In context parallel scenario (i.e. prefill_context_parallel_size * decode_context_parallel_size > 1), "cudagraph_mode" is not sufficiently supported to be set to "FULL" yet.
This guide provides instructions for using Ascend Graph Mode with vLLM Ascend. Please note that graph mode is only available on V1 Engine. And only Qwen, DeepSeek series models are well tested from 0.9.0rc1. We will make it stable and generalized in the next release.
From v0.9.1rc1 with V1 Engine, vLLM Ascend will run models in graph mode by default to keep the same behavior with vLLM. If you hit any issues, please feel free to open an issue on GitHub and fall back to the eager mode temporarily by setting `enforce_eager=True` when initializing the model.
- **ACLGraph**: This is the default graph mode supported by vLLM Ascend.
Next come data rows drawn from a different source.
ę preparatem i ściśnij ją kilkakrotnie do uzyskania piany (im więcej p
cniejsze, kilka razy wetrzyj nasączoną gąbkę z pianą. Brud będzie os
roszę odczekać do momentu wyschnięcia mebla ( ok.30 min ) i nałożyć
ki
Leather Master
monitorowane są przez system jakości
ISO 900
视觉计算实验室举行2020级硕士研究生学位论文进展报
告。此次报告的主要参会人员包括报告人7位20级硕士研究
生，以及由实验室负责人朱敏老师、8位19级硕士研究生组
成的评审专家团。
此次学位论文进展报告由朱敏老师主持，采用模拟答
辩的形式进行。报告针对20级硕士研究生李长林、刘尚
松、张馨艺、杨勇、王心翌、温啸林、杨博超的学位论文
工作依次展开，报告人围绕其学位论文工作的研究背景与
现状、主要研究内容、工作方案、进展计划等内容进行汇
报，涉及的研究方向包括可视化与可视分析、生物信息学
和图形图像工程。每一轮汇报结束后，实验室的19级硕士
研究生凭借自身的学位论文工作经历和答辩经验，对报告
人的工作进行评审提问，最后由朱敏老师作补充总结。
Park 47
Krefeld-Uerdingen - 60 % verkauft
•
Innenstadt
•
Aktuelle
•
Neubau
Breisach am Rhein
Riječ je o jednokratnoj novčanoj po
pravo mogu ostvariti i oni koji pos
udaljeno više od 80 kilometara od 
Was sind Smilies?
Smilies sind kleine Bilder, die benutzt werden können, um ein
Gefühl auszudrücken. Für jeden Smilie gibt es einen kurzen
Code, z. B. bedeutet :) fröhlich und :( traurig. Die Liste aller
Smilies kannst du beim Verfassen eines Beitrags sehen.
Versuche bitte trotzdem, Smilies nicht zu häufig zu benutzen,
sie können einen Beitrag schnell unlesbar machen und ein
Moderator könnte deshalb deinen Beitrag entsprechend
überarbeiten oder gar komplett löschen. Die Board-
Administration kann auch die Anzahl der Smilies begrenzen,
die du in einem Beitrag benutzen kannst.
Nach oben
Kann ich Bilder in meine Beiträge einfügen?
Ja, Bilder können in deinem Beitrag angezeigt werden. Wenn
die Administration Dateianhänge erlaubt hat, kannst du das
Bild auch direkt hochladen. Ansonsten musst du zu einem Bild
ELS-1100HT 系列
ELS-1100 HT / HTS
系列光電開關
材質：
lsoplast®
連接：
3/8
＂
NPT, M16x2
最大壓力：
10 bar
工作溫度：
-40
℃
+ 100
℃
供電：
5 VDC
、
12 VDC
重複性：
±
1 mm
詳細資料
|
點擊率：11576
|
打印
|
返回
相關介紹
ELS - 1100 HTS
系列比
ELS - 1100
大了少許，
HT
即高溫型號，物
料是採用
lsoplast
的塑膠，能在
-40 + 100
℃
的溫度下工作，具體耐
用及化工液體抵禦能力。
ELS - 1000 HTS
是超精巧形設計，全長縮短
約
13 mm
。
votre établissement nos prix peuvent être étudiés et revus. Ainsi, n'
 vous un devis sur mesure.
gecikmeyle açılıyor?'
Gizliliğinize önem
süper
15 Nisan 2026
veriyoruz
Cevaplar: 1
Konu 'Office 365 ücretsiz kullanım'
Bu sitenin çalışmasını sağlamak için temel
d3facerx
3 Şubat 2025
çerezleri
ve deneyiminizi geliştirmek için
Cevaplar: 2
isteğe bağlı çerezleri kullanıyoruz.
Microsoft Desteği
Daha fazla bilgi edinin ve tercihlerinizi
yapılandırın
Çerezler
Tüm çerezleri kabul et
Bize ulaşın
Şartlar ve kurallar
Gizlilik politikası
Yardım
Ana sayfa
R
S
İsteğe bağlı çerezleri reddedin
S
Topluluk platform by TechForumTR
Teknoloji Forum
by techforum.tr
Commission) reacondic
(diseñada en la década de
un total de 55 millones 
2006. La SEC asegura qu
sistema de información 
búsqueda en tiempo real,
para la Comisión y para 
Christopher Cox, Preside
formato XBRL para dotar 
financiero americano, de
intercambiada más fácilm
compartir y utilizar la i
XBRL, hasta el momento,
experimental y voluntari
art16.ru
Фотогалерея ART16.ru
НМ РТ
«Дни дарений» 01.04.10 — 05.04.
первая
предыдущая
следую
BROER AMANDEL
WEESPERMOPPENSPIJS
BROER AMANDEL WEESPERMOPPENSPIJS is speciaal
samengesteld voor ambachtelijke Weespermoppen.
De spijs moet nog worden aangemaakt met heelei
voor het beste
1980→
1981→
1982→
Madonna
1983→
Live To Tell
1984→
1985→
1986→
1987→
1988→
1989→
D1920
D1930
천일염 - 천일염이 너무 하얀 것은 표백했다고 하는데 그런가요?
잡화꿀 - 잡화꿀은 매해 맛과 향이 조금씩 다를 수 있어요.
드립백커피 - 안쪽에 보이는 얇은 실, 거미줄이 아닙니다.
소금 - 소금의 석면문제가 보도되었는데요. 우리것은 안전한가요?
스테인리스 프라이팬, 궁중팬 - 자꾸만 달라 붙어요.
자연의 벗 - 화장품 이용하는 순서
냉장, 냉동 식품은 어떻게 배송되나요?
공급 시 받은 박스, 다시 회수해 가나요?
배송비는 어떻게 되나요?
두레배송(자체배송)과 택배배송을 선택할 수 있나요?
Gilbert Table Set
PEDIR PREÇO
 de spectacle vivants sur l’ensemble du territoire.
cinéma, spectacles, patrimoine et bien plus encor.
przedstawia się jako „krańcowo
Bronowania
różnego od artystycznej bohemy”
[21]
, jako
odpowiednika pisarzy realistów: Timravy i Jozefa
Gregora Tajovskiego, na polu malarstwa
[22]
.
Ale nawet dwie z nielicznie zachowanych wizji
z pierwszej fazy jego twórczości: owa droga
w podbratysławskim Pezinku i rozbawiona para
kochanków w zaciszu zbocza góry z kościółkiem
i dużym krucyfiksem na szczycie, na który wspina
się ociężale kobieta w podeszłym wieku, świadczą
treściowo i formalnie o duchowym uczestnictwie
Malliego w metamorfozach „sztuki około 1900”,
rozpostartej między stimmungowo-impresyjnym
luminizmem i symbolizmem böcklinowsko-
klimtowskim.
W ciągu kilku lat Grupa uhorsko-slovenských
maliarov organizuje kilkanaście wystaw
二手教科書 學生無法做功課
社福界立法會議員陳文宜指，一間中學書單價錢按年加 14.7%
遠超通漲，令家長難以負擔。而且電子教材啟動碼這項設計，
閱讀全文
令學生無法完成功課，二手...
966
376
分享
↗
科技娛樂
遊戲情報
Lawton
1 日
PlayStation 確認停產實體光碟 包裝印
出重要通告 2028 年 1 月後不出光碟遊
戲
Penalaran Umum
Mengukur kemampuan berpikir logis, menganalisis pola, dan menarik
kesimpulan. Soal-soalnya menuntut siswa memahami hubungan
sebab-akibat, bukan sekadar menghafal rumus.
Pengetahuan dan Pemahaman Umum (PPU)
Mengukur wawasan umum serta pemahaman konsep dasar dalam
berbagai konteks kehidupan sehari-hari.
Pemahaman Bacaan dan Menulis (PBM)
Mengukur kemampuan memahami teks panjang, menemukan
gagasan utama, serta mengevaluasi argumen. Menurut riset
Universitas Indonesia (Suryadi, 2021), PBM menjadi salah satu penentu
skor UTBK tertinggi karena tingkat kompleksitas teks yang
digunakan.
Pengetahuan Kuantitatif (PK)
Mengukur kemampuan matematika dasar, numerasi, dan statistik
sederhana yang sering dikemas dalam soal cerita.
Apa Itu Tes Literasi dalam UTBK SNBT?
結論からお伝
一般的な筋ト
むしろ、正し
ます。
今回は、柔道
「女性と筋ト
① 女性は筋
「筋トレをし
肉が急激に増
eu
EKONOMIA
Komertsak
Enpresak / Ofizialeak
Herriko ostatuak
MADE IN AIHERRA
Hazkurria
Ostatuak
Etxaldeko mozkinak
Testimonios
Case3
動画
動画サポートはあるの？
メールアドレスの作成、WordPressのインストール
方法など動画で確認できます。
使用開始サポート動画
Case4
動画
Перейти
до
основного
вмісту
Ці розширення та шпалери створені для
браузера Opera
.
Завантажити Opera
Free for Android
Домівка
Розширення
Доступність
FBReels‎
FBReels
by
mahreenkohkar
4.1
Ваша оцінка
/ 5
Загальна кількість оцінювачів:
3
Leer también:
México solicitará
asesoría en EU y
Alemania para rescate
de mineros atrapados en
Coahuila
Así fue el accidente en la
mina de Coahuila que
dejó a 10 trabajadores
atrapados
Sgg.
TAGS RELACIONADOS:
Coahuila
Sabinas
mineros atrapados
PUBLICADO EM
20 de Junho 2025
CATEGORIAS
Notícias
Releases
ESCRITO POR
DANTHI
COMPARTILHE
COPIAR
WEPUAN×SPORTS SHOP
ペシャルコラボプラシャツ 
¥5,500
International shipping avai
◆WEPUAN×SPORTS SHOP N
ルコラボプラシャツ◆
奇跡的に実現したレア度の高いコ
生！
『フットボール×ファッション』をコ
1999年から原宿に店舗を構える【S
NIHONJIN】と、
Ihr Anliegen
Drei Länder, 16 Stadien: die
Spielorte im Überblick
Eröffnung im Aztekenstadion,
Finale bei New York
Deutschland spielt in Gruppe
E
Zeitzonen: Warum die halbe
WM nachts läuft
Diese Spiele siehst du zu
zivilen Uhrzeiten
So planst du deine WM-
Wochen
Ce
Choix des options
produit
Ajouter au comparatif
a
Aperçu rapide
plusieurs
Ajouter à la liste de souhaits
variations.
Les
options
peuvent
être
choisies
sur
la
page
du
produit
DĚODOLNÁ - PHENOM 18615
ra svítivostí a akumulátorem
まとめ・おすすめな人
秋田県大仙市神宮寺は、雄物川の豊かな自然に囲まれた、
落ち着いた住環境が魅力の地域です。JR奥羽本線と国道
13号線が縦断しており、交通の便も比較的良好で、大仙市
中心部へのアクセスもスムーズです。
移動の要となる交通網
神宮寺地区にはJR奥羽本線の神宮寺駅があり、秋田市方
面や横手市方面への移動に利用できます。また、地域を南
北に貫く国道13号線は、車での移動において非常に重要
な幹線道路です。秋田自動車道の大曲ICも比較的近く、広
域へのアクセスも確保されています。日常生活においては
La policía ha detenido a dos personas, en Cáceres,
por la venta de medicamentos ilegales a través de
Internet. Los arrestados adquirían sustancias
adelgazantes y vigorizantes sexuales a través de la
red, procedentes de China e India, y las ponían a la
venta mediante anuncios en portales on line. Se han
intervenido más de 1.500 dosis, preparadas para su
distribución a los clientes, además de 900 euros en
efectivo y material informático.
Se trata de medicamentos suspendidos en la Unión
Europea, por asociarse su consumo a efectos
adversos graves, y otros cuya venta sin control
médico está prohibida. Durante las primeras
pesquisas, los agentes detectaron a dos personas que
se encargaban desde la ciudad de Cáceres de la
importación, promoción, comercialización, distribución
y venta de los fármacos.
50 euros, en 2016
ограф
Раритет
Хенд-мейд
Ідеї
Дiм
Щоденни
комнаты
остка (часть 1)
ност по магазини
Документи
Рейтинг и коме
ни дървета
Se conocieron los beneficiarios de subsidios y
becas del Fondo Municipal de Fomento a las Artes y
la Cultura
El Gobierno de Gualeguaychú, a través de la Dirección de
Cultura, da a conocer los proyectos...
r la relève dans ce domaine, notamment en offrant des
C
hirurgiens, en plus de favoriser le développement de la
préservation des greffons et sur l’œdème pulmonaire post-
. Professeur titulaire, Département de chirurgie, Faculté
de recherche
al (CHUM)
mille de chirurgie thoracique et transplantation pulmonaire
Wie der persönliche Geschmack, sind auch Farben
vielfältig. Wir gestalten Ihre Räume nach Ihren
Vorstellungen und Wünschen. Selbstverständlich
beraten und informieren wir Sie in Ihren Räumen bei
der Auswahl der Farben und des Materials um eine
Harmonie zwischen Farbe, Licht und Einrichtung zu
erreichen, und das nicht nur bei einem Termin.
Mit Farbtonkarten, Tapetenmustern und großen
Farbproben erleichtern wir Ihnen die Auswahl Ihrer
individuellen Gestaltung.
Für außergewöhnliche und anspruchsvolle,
In v0.9.1rc1, Qwen and DeepSeek series models are well tested.
- **XliteGraph**: This is the OpenEuler Xlite graph mode. In v0.11.0, only Llama, Qwen dense series models, Qwen MoE series models, and Qwen3-VL are supported.
If you want to run Llama, Qwen dense series models, Qwen MoE series models, or Qwen3-VL with Xlite graph mode, please install xlite, and set xlite_graph_config.